抜粋 ▸
台風19号の余波で開催が危ぶまれたが、10分遅れでもやったのは良かった。いつもよりお客の入りが悪かったのはやむを得まい。

当初は、アイヴズ作品にシューベルト「未完成」を続けて演奏するという木に竹継ぐような…ノットの悪癖に嫌気がさしていた。真面目にやれ!

しかし、初聴きのアイヴズ「答えのない質問」が予期に反してとても真面目な作品で興味深い。徹底的な弱奏を基調とする中に木管が思いがけない答えを用意する。静に始まり静に終わり…間をおかず「未完成」が始まるとそれはシューベルトとアイヴズの世界の混交状態。聴き慣れた旋律が今日は愛おしい。

不思議な感覚のまま入り込んだ第2楽章など、まさに先ほどのアイヴズが再現されているかのようだ。こんな印象的な「未完成」は初めて聴いた。ノットの外連味が今回に限っては功を奏して静寂で接続された両作品がともに味わい深いものとなった。

ヴァーヴァラ(初聴)の独奏でブラームス:ピアノ協奏曲第1番。協奏曲なのに弦の編成は14型から16型に拡大。

ピアノがえらく力強い。
オケも分厚い。
その分、前半2曲のような精緻な透明感は損なわれた。
協奏曲だし14型のままでも良かったのではないかと思うもののそれではあの迫力は出せなかったかもしれない。

厚切りフィレステーキを食べたような満腹感。
加えてアンコールのブラームス間奏曲118-2が心憎い選曲と名演。

やること 1 ▸
次の(a)〜(c)が抜粋の内容と合っているか、それぞれ「はい」か「いいえ」で答え、決め手になる抜粋の言葉をそのまま引いてください。
(a) 演奏会は、台風の影響があっても10分遅れで行われた。
(b) 書き手がヴァーヴァラの演奏を聴くのは、今回が初めてだった。
(c) ブラームスの協奏曲では、弦の編成が16型から14型に減らされた。
やること 2 ▸ 抜粋の「しかし、初聴きのアイヴズ「答」から「もに味わい深いものとなった。」までを、一字も変えずに書き写してください。

項目一覧 ▸

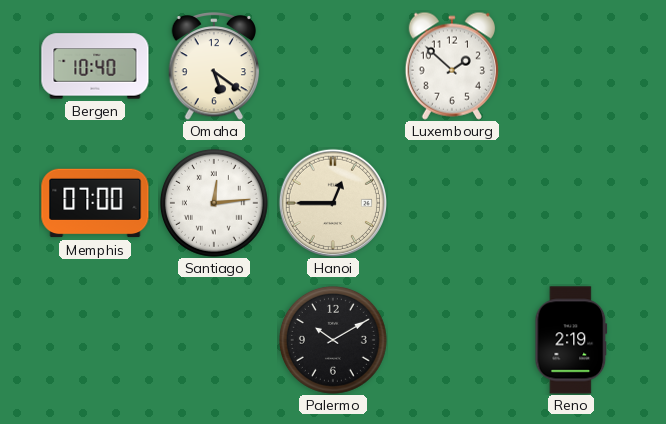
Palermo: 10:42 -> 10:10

...

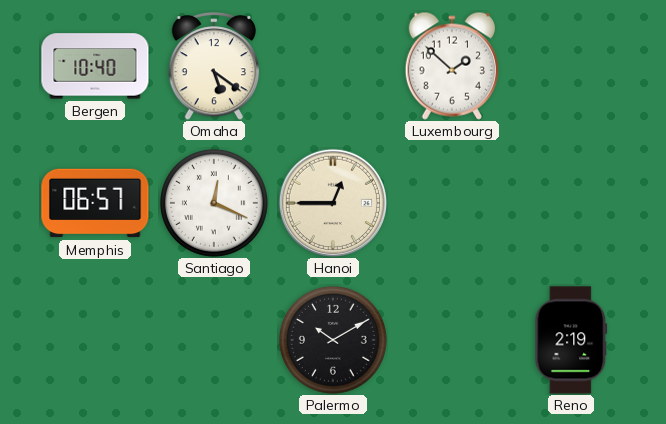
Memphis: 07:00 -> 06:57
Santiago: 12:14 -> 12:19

答え 1 ▸
(a) はい。「10分遅れでもやったのは良かった」
(b) はい。「ヴァーヴァラ(初聴)の独奏」
(c) いいえ。「弦の編成は14型から16型に拡大」

答え 2 ▸
しかし、初聴きのアイヴズ「答えのない質問」が予期に反してとても真面目な作品で興味深い。徹底的な弱奏を基調とする中に木管が思いがけない答えを用意する。静に始まり静に終わり…間をおかず「未完成」が始まるとそれはシューベルトとアイヴズの世界の混交状態。聴き慣れた旋律が今日は愛おしい。

不思議な感覚のまま入り込んだ第2楽章など、まさに先ほどのアイヴズが再現されているかのようだ。こんな印象的な「未完成」は初めて聴いた。ノットの外連味が今回に限っては功を奏して静寂で接続された両作品がともに味わい深いものとなった。